GVSU prof to discuss travels to Middle East in gallery conversation

GVL / Courtesy - gvsu.edu
GALLERY CONVERSATION SERIES WITH PROFESSOR JIM GOODE & VIRGINIA GOODE: TRAVEL IN THE MIDDLE EAST: HIGHS & LOWS

GVL / Courtesy – gvsu.edu GALLERY CONVERSATION SERIES WITH PROFESSOR JIM GOODE & VIRGINIA GOODE: TRAVEL IN THE MIDDLE EAST: HIGHS & LOWS

Tasman Mattox

Grand Valley State University students are invited to join professor James Goode and his wife, Virginia Goode, at the first gallery conversation in a series of four this week. 

The event, titled “Travel in the Middle East: Highs & Lows,” is set to be held Wednesday, Sept. 13, from 1 p.m. to 2 p.m. in the GVSU Art Gallery in the Thomas J. and Marcia J. Haas Center for Performing Arts. Students who would like to attend can RSVP beforehand, although an RSVP is not required.

“We are talking about the good times and the bad times in traveling to different countries,” Jim Goode said. 

Goode has taught at GVSU for 32 years and is retiring after this year. He is a professor of history, and he has run many trips to the Middle East. 

“I was in the Peace Corps, and I was assigned to a small town in Western Iran to teach English,” he said of his first encounter with the region. 

Virginia Good also visited the Middle East at a young age.

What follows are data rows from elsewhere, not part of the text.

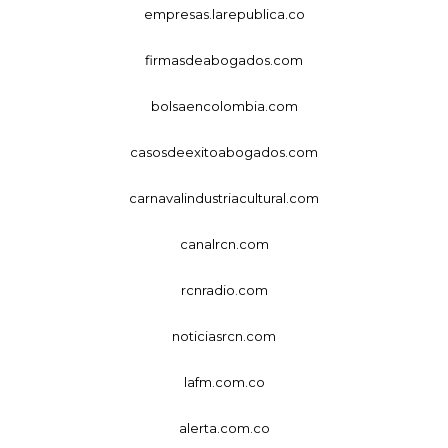
empresas.larepublica.co
firmasdeabogados.com
bolsaencolombia.com
casosdeexitoabogados.com
carnavalindustriacultural.com
canalrcn.com
rcnradio.com
noticiasrcn.com
lafm.com.co
alerta.com.co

“All Australians grow up wanting to travel,” she said. “I got shipped to Bombay and joined up with a group that was going overland to London. Europe never quite did it for me, and I absolutely fell in love with the Middle East.”

The Middle East also happens to be the location where the two were introduced to one another, fell in love and were married.

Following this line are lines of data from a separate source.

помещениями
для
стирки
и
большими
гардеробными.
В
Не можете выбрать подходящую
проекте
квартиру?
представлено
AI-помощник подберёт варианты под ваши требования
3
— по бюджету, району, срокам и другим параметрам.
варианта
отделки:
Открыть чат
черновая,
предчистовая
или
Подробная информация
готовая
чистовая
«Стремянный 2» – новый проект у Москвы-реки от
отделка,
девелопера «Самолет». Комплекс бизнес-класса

“We met in 1971 in Tehran (the capital of Iran), and we were married in Tehran and lived in the east of the country for two years or so,” Jim Goode said. 

The Goodes will be sharing some of their best and worst travel experiences in the Middle East in the hopes of encouraging others to travel. There will be three more gallery conversations on different topics in the upcoming months, all led by the Goodes. 

“I think for students, and really for anyone who travels, if you get deeply into the places you’re traveling to, you get to appreciate different cultures,” Good said. “People have their traditions, and they do things in certain ways. They may not be your ways, but they’re their ways, and they’re just as valid as your ways are.”

The gallery conversation comes in tandem with the Goodes’ exhibition of artifacts they’ve collected, “Afghanistan to Morocco: Journeys of Jim and Virginia Goode.”

“The objects are very humble objects,” Virginia Goode said. “When you think back to where they came off the street, it’s quite amazing.” 

Jim Goode said they bought the objects because they liked them, not to create a collection.

“We never set out to collect these materials as a collection,” Jim Goode said. “We always bought things that we thought were attractive to the eye, but they weren’t necessarily art, but you can see the patterns of Islamic art in them.” 

When asked to share an experience they considered a high point of their travels, they decided on one together. 

“We went to this site; it was an ancient religious site,” Virginia Goode said. “In the distance, we saw shepherds and their flocks of sheep. Next thing was, the shepherds appeared with their sheep and their donkey and these great huge dogs to keep the wolves away, and they wanted us to have morning tea with them.” 

Virginia Goode said this happy memory was not pre-planned or even expected.

“They were going to boil the water on the fire and everything, and we had a few things, dates and cookies,” she said. “We spread our things out, they spread their things out and we just had this lovely time.

I think that was one of the most wonderful experiences, one of those completely unexpected things that really touch you.”